Rodriguez also notes that his hacking technique could be used not only by a driver who wants to jailbreak his own plate, but also by someone targeting an unwitting owner of a plate as well. If a hacker — or a parking valet or a car mechanic — could manage to remove a license plate and install their own firmware on it, Rodriguez warns, they could surreptitiously track a driver or even change their license number. on the Internet by programming the license plate. to connect to a server controlled by the hacker.
In addition to the physical access and time required to remove that hack, however, a license plate saboteur would also need to overcome a Reviver plate feature that sends a notification to the owner when it is detached from a vehicle. . This would require disrupting the plate's radio communications while handling it, notes Rodriguez, an additional wrinkle that makes the attack even less practical, although perhaps not impossible.

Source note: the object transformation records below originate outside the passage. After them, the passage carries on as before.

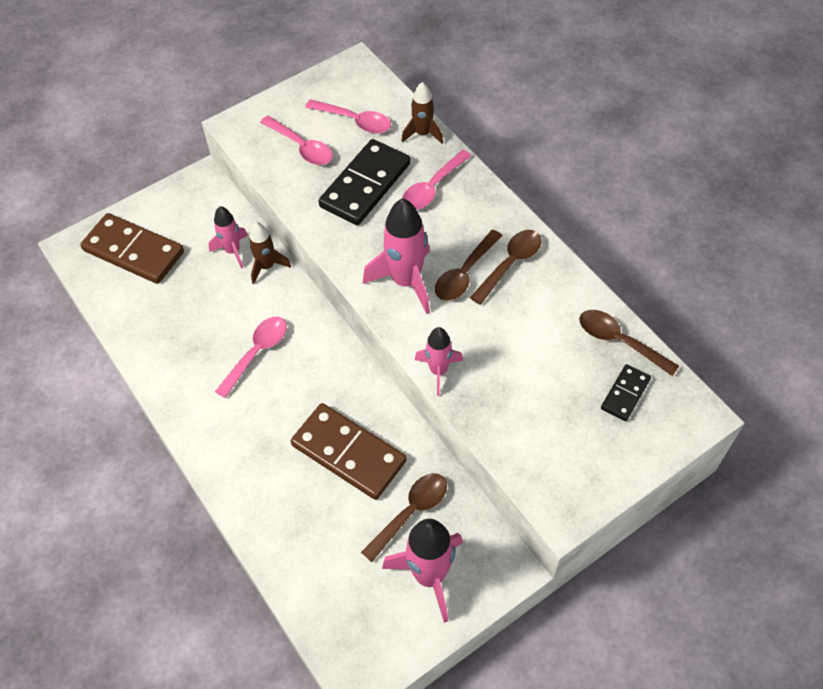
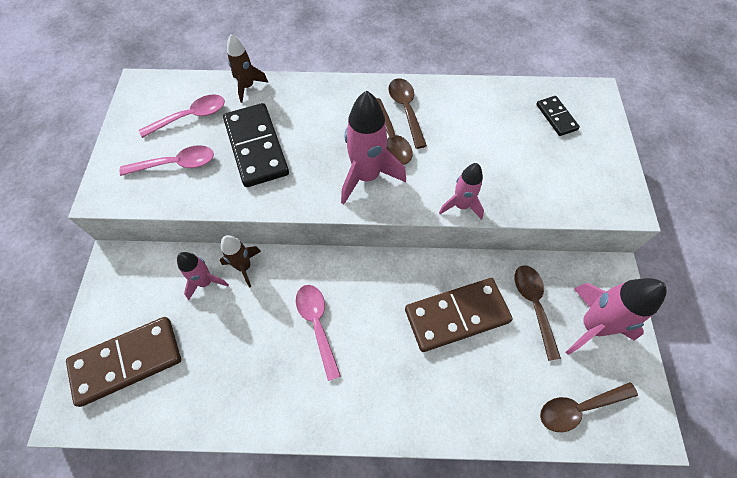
camera: 55 degrees left, 5 degrees up
(432, 188) = (300, 111): pink spoon -> none
(619, 341) = (514, 95): brown spoon -> brown spoon (579, 407)

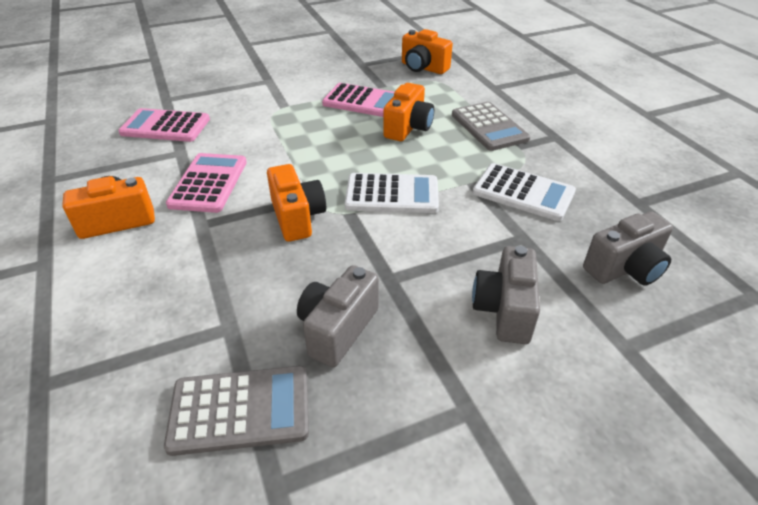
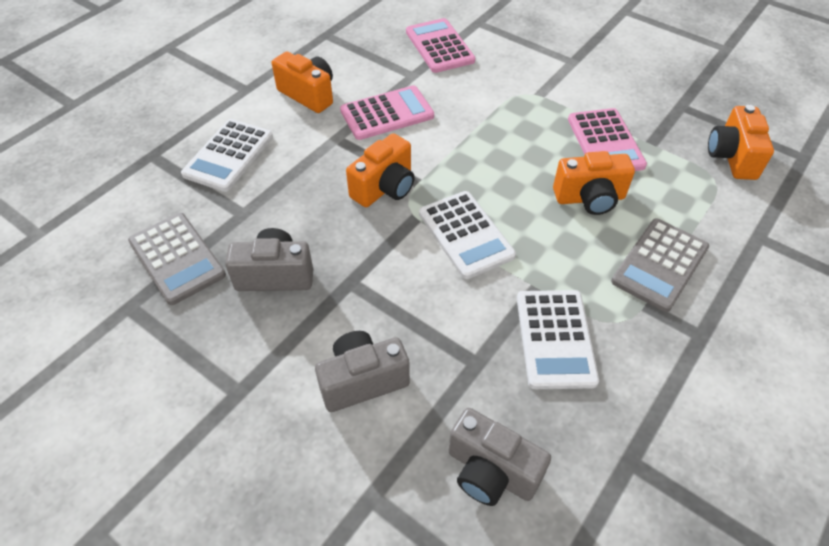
camera: 60 degrees right, 10 degrees up
(129, 311) = (229, 155): none -> white calculator

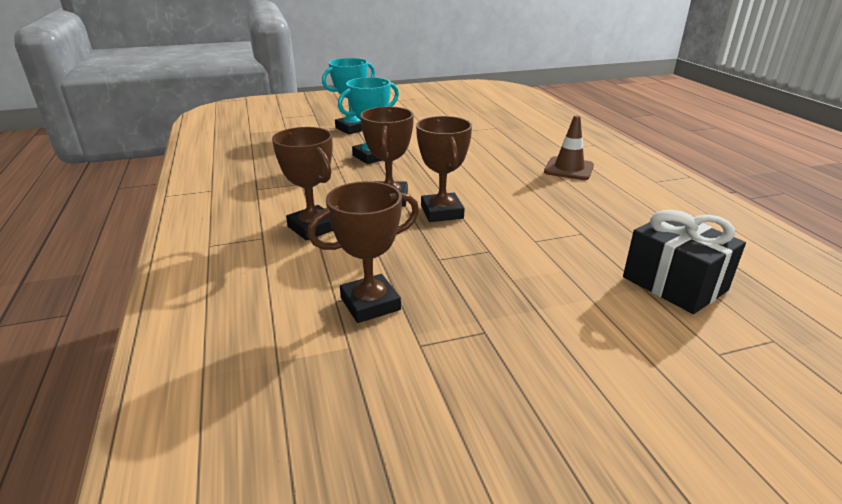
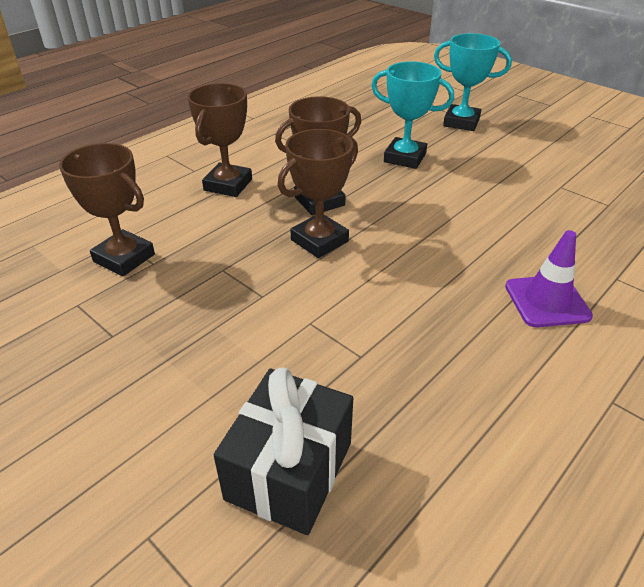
camera: 60 degrees right, 10 degrees up
(569, 169) = (547, 301): brown traffic cone -> purple traffic cone

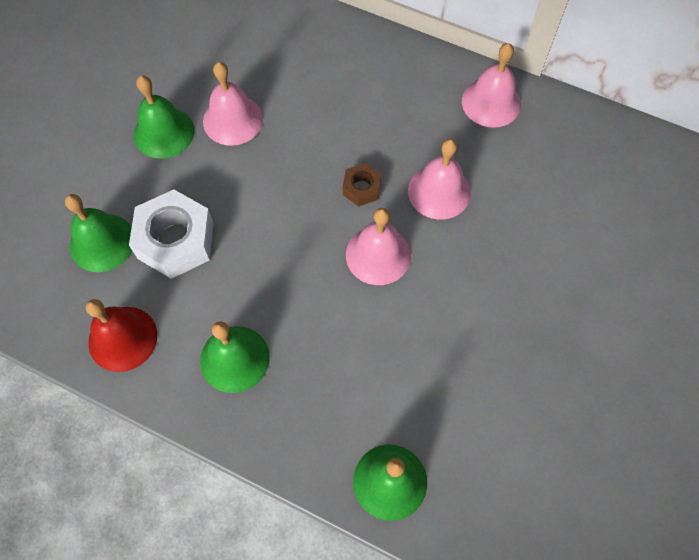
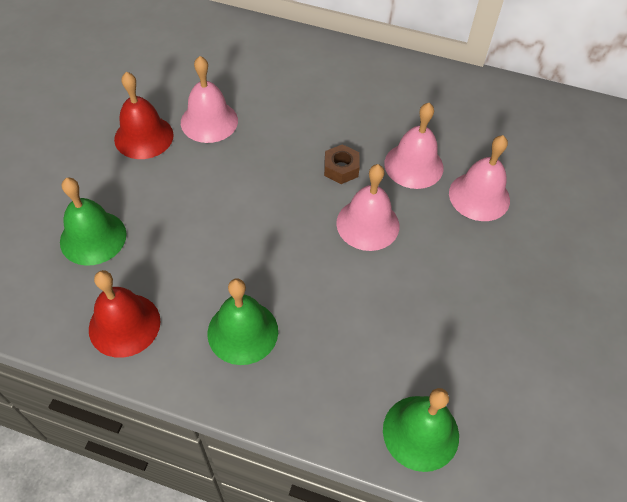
camera: 10 degrees left, 10 degrees down
(164, 132) = (144, 137): green bell -> red bell
(176, 240) = (168, 229): white nut -> none
(491, 102) = (445, 90): pink bell -> pink bell (479, 196)

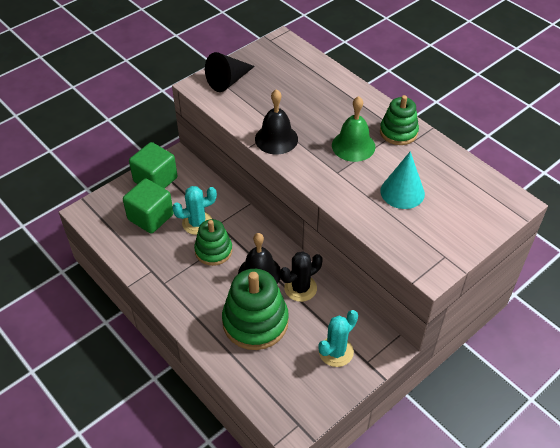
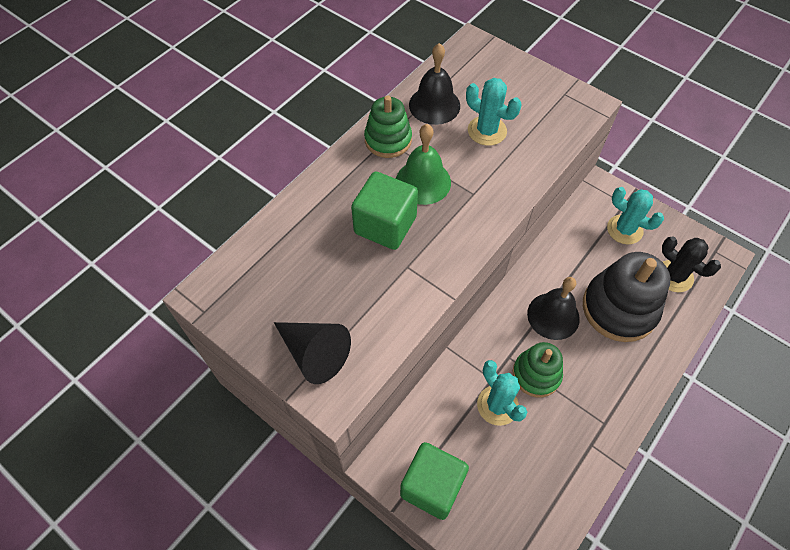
camera: 100 degrees left, 10 degrees up
(150, 217) = (504, 472): green cube -> green cube (385, 225)
(255, 322) = (619, 308): green stacking toy -> black stacking toy
(276, 139) = (430, 267): black bell -> black bell (434, 105)
(300, 288) = (559, 271): black cactus -> black cactus (674, 276)
(402, 192) = (487, 131): turquoise cone -> turquoise cactus

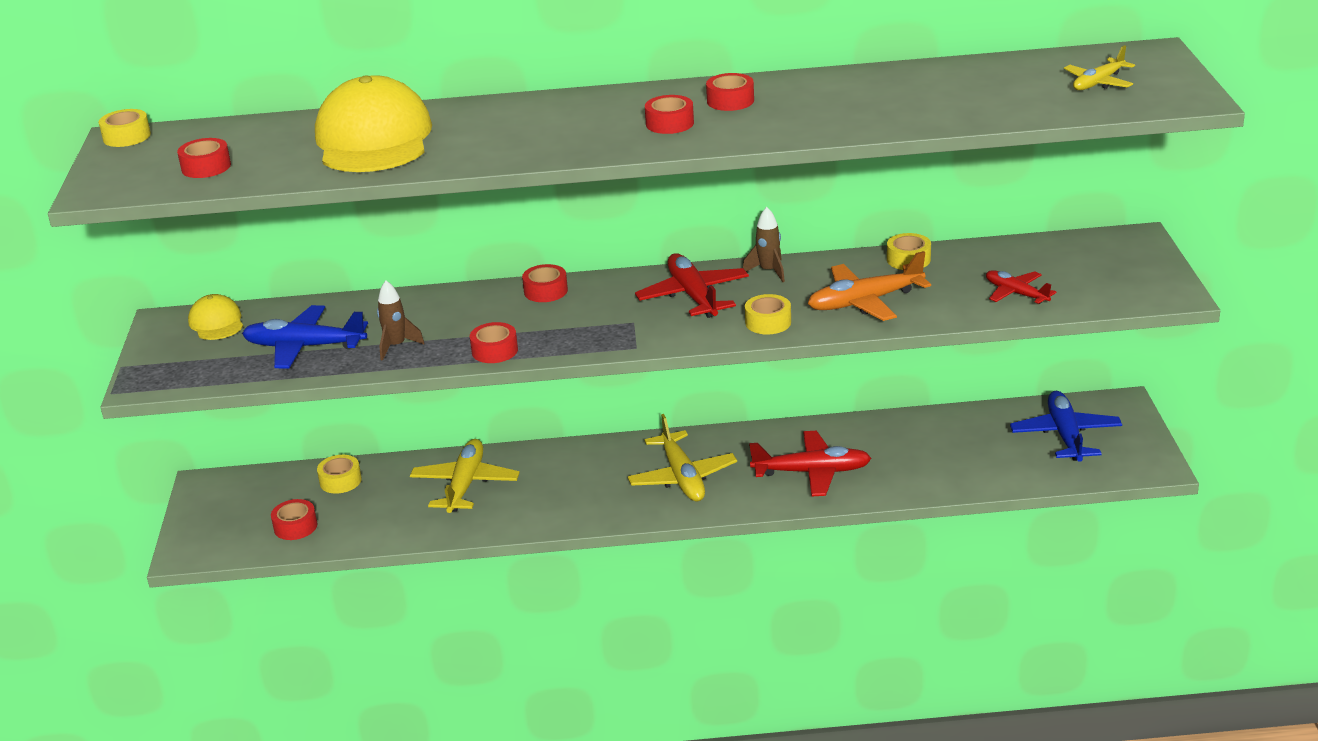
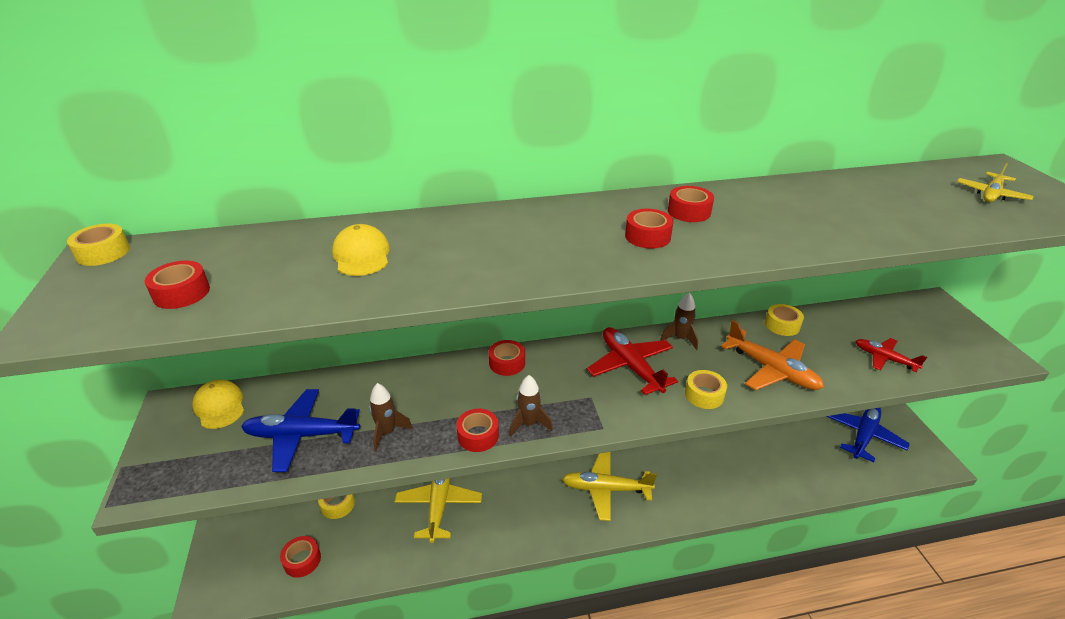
camera: 10 degrees left, 5 degrees up
(373, 139) = (361, 255): yellow cap -> yellow cap, size x0.48
(554, 343) = (529, 424): none -> brown rocket
(682, 477) = (606, 489): yellow plane -> yellow plane turned 120 degrees clockwise
(812, 472) = (700, 479): red plane -> none
(865, 302) = (772, 370): orange plane -> orange plane turned 105 degrees counterclockwise
(1065, 435) = (863, 436): blue plane -> blue plane turned 45 degrees clockwise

Rodriguez isn't the first to hack Reviver's systems. In 2022, security researcher Sam Curry found it vulnerabilities in the company's web infrastructure which allowed him to make himself an administrator in his backend database, with the ability to track or change license plates at will. Unlike Rodriguez's hardware hack, however, Reviver was able to quickly patch his web-based bugs to prevent Curry's technique.
Although Curry's web hacking method was much easier to pull off before the Reviver patch than Rodriguez's hardware hacking, he says Rodriguez's method could have real appeal for some scofflaw drivers, who might want to jailbreak their Reviver plates or just buy pre-jailbroken plates. online. "If you want to change your license number, James Bond style, then drive at crazy speeds or something, you can change it for a few hours and change it back without even pulling into a garage," says Curry. "People who cause freaks on the street will probably be in it."
Digital license plates are currently legal to purchase and register in California, Arizona and Michigan, with many more states considering legalization in the coming years. While the rollout continues, Rodriguez and Curry argue that licensing manufacturers, transit regulators and law enforcement need to be aware that any system that relies solely on license plates as an identifier can be susceptible to digital license piracy, with potentially chaotic consequences. .
"You have to assume that people will put up with them," Curry says. "And people have to accept the implications of that."